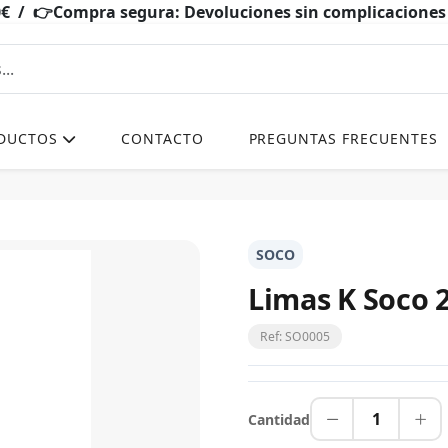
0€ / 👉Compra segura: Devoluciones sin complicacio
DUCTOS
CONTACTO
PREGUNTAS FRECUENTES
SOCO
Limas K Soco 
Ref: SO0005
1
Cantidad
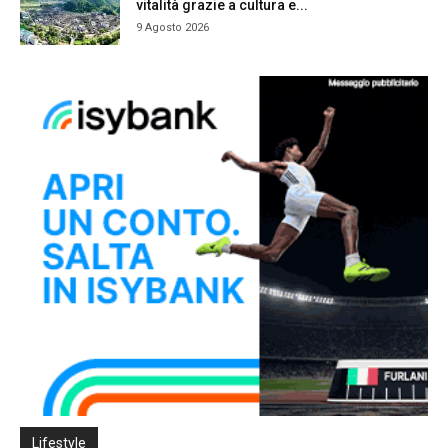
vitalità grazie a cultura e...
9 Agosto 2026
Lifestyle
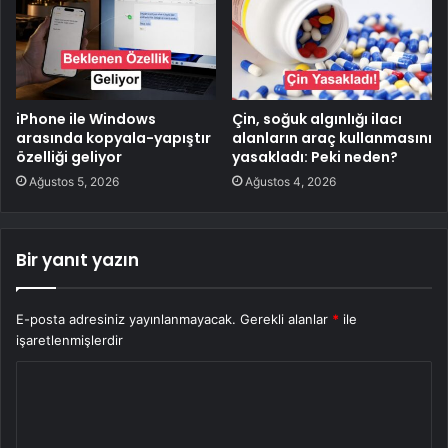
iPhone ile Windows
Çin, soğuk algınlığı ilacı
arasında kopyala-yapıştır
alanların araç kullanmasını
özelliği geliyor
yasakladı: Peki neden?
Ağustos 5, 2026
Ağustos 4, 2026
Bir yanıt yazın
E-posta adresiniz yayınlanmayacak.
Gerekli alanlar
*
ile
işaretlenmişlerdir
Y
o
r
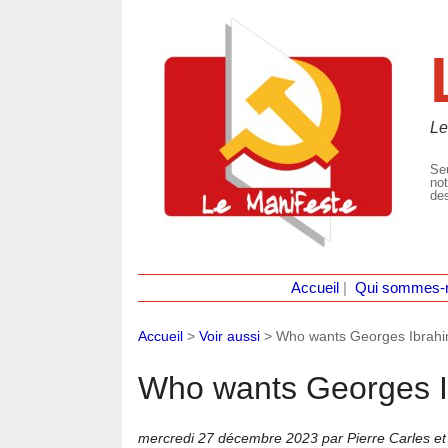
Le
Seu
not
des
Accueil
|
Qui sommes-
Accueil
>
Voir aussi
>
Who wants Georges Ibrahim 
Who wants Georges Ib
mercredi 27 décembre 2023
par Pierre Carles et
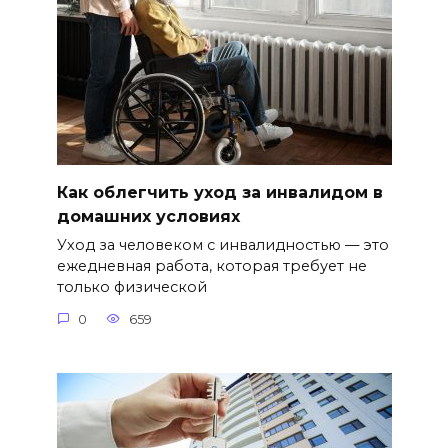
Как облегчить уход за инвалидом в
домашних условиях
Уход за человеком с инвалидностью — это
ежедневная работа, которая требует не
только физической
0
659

Exercise instructions -
Pull out every row above that contains the word "wants", matching uppercase and lowercase exactly.

Response to the exercise -
Who wants Georges Ibrahim 
Who wants Georges Ib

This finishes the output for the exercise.